_Source excerpt_:
****

Coffee is an important beverage in India, especially to South Indians. In Tamilnadu, the day breaks with a cup of coffee every day. It is more than so in USA and few foreign countries. Coffee has taken a dimension of being any time drink anywhere in the world today. There is a legend about coffee that a Muslim saint from India, Baba Budan Yemen around 1600 AD on his return from a pilgrimage to the holy land, planted these seeds around his mountain hut in Chicmagalure in Karnataka in South India. Descendents of these early plants are believed standing in Courg, Mysore and Nilgiris.

Commercial coffee production in India began more than 150 years ago, when the British established plantation throughout south India. They found the tropical climate, high altitude, severely slopes, ample rainfall, soil rich in humus content and well-drained sub-soil ideal for coffee cultivation. Since then, India has been a consistent producer and exporter of high quality coffee. Most of India's export goes to Western Europe and Japan.

India produced both Arabica and Robusta Coffee. Arabica grown at elevation between 3000 and 6000 feet where as Robusta is grown at lower elevation. The last five years coffee production data ranks India 9th in terms of total tone, approximately the same level of Ethiopia, Uganda and Guatemala.

The International Coffee Organization (IOC) categorizes India's production under other "Mild Arabica". Most of the coffee is grown in three states of Karnataka, Tamilnadu and Kerala. Karnataka state accounts for nearby 65 percent of total production, where as Tamilnadu contributes 15 percent and Kerala 20 percent approximately. The traditional coffee growing parts in India are Anamalis, Bababudan, Nilgiris, Coorg, Mysore, Chicmagalur, Palani hills (Dindugul) and also Shervaroys.

Coffee Varieties

The two varieties of coffee are Arabica and Robusta. The former constitutes the high quality blends producing superior taste, aroma and flavour and the latter is the low quality and cheaper blends resulting in a bitter brew, with a musty flavour and less body. Because of this, quality coffees consist of cent percent Arabic beans.

Specialty coffees are high quality coffees that differ from normal coffee with relevance to visual quality. These coffees are popular in the global markets. There are five specialty coffees; decaffeinated coffee, organic coffees, high grown coffees, estate coffee (single origin coffee) and variety coffee.

Some of the Indian selections like Kents, Agaro, Cioccie, CxR are unique in their cup quality. Separate processing of these varieties help in processing their intrinsic quality. India is framed for its Monsooned Malabar variety which is known for the monsooned flavour mellow taste and golden look. Consumers in Scandinavain countries love it for its special colour and flavour. The main grades of this variety are Monsooned Malabar AA, Monsooned Basanally, Monsooned Robusta AA. Another well-known variety is the Mysore Nuggets Extra bold. Others include Arabic plantation coffee (washed Coffee) grown in the Mysore, Coorg, Biligiris and Shervroys regions. The Robu kappi Royal is prepared from Rousta parchment AB from the region of Mysore, Coorg, Wynad, Shervaroys, Pulneys and Bababudans.

****

_What you will do_:
A. Copy the records word for word, from their first line through the line containing "Return every road".
B. Continue the passage on coffee in India past its final sentence.
The text and the records have no connection to each other.

(Records in a dataset)
****

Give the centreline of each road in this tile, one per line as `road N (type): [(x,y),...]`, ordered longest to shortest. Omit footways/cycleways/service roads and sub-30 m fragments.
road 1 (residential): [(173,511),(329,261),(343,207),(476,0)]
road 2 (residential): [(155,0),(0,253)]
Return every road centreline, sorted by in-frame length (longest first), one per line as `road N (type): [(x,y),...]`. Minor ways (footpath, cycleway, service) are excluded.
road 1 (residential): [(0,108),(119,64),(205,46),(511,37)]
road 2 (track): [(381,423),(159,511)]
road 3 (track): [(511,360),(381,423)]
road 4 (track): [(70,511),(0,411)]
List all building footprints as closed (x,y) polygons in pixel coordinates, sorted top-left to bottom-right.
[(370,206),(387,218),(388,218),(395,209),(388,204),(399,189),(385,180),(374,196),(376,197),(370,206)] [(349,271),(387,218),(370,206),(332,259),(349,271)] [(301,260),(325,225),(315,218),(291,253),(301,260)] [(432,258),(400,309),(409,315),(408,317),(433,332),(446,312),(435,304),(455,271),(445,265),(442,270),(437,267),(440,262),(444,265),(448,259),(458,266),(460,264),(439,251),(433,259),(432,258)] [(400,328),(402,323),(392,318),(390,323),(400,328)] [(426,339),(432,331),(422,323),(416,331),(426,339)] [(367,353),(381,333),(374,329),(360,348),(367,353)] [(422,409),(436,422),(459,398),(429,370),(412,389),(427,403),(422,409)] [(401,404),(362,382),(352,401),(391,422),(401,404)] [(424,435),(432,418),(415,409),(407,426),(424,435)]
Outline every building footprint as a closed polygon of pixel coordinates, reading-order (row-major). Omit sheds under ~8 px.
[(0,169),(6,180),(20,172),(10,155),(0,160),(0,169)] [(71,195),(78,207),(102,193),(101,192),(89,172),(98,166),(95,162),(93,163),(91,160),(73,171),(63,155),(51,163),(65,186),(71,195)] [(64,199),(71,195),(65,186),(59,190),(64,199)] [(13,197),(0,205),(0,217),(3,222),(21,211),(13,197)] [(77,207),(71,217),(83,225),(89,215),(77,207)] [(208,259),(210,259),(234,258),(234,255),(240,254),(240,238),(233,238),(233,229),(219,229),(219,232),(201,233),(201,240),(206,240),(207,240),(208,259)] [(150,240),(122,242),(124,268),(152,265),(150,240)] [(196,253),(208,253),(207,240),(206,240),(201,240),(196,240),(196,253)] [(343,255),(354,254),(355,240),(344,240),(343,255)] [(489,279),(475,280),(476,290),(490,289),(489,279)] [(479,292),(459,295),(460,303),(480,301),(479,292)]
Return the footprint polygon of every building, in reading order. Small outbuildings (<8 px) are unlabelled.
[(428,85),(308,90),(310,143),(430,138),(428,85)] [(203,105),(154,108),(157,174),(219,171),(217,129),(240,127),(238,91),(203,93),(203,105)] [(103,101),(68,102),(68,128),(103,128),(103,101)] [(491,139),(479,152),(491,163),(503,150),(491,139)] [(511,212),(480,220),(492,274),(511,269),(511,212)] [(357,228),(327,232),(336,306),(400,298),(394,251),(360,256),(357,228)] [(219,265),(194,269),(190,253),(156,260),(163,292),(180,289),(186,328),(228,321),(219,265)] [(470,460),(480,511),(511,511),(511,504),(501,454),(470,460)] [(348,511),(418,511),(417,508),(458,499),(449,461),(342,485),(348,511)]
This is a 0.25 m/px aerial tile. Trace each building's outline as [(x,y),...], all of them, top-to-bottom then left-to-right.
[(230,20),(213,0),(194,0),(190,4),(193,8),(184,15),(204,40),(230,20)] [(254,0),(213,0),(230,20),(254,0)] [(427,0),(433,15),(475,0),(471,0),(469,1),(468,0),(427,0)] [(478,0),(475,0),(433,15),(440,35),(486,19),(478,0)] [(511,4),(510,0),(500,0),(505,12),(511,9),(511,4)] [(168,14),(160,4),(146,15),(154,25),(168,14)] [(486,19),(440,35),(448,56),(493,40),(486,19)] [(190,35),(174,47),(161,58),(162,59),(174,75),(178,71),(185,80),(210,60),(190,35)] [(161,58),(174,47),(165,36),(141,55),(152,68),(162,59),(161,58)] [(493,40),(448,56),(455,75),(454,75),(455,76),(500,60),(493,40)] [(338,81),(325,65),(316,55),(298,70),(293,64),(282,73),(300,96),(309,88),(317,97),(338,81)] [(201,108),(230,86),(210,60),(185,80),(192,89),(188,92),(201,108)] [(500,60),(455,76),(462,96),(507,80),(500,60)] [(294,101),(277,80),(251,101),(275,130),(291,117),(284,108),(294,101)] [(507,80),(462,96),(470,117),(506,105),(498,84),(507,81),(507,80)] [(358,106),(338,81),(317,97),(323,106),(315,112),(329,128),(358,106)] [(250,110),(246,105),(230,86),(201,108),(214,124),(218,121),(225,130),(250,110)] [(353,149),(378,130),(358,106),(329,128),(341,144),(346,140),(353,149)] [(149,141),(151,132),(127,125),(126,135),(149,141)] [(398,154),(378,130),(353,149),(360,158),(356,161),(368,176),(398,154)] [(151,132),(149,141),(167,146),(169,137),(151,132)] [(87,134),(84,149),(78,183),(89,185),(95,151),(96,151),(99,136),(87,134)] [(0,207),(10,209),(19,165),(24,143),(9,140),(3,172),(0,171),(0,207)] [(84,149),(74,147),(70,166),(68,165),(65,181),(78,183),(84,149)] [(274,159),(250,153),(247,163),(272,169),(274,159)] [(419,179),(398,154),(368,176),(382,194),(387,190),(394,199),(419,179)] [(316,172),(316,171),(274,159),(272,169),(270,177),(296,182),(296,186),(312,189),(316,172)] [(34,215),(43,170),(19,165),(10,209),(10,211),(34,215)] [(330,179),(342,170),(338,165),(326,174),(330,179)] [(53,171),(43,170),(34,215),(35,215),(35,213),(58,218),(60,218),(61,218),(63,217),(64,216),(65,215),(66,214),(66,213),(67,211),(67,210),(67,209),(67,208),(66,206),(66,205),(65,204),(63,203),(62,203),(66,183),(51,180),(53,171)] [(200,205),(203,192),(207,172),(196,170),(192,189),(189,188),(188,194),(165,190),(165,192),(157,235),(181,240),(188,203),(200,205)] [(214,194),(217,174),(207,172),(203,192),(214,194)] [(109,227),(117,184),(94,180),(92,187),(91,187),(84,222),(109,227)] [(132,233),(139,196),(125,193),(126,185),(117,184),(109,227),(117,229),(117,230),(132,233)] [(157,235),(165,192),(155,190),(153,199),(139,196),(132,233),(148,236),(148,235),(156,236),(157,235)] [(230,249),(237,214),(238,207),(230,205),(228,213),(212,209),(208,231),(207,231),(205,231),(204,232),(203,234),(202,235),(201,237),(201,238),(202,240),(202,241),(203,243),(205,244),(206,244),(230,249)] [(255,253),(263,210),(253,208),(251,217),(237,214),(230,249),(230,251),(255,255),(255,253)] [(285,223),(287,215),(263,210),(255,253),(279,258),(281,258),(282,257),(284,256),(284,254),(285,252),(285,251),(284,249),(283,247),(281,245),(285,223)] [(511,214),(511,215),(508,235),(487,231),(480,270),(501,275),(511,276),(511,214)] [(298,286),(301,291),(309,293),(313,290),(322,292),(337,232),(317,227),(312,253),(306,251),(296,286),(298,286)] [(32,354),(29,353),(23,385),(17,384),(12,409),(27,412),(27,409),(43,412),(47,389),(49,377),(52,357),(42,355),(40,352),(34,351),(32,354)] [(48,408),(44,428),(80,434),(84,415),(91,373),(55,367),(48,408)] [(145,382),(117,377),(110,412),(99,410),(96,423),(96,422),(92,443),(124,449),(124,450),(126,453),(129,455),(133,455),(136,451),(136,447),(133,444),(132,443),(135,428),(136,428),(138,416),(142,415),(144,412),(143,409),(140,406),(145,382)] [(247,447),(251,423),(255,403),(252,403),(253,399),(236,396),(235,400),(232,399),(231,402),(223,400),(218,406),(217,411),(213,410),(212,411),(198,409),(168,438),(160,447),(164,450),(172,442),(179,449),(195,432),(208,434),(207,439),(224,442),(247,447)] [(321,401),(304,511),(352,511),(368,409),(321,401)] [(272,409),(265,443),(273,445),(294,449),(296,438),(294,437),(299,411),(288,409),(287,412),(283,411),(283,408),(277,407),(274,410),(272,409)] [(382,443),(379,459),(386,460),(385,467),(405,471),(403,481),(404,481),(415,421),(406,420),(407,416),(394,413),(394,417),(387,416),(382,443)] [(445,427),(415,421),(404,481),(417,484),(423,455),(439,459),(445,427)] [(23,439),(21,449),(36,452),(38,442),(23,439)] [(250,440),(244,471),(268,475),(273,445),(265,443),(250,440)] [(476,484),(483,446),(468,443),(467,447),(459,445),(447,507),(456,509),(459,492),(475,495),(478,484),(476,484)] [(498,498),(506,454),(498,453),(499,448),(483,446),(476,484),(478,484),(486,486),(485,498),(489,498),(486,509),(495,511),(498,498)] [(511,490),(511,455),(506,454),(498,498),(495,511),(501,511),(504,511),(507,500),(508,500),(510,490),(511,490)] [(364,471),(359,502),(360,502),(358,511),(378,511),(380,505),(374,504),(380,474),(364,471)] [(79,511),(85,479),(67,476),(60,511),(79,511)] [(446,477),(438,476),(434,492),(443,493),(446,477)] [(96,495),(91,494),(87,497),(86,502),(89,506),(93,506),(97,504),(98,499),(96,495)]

****

_Outputs by task_:
A.
Give the centreline of each road in this tile, one per line as `road N (type): [(x,y),...]`, ordered longest to shortest. Omit footways/cycleways/service roads and sub-30 m fragments.
road 1 (residential): [(173,511),(329,261),(343,207),(476,0)]
road 2 (residential): [(155,0),(0,253)]
Return every road centreline, sorted by in-frame length (longest first), one per line as `road N (type): [(x,y),...]`. Minor ways (footpath, cycleway, service) are excluded.

B.
Post blossom coffee crop forecast for the year 2009-10

The post blossom crop forecast of the year 2009-10 is place at 306750 MT, which is an increase of 13300 Mt (4.54 percent) over the previous 2008-09 season's post blossom estimate of 293000 MT.

The Arabica and robusta break up is 101975 MT and 204775 MT respectively, Arabica production forecast to be higher by 1525 MT(1.53 percent) and robusta production by 11775 MT (6.10 percent) over the post blossom forecast of 2008-09, 293000 MT.

By the states, the gain has mainly come from Karnataka to an extent of 7305 MT followed by Tamil Nadu 2925 Mt, Kerala 2350 MT and Non Traditional Areas 720 Mt.

In Karnataka compared to the previous post blossom estimate, the increase in production has come from the districts Chimkmagalur and Kodagu with 5.92 percent (4250 MT) and 3.15 percent 3605 MT), while in Hassan there was a marginal decline of 550 MT(-1.96). The major zones which have shown increase are, Giris (14.51 percent), Balehonur (13.79 percent), Chinkmagalur (11.63) and Koppa (10.21 percent) zones of Chimagalur district, Napoklu (20.80 percent), Virajper (19.14 percent) and Gonikoppal (11.10 percent) zones of Kodagu district and Hanbal (18.35 percent) zone of Hassan district.

Good and well distributed rainfall during October to March helped in moisture retention for longer period which in-turn helped the production of more bearing wood for the crop during the current season. Further, the blossom and backing showers were reported to be good and adequate in almost all the coffee growing zones of Karnataka. Generally, lower crop in the previous season especially in Arabica, coupled with good weather and bush condition and better husbandry practices has helped to regain production in Karnataka zones. Accounting this, the crop forecast for Karnataka is placed at 79720 MT of Arabica and 141755 MT of Robusta totaling 221475 MT. Overall, there is 3.41 percent increase over the previous season's post blossom production in Karnataka (214170 MT) , which is due to increase in Robusta production of 6.66 percent while that of Arabica declined by 1.91 percent.

Kerala coffee zones also have received adequate and timely blossom and backing showers. As no adverse effect on crop was reported especially in coffee growing district of Wayanad and Nelliampathies though there is a marginal decline in Travancore. Accounting this the post blossom estimates for the 2009-10 is placed at 59550 MT, which is an increase of 4.11 percent over the previous 2008-09, is placed at 59550 MT, which is an increase of 4.11 over the previous 2008-2009 post blossom forecast of 57200 MT.

Similarly, Tamil Nadu had also shown an increase in crop during the current season mainly because of the biennial bearing nature of Arabica as last year was off-year. Further blossom and backing showers were reported to be normal resulting an increase in crop. Accounting this, the post blossom forecast of Tamil Nadu is placed at 19550 MT increased by 17.59 percent over the previous post blossom forecast of 16255 MT.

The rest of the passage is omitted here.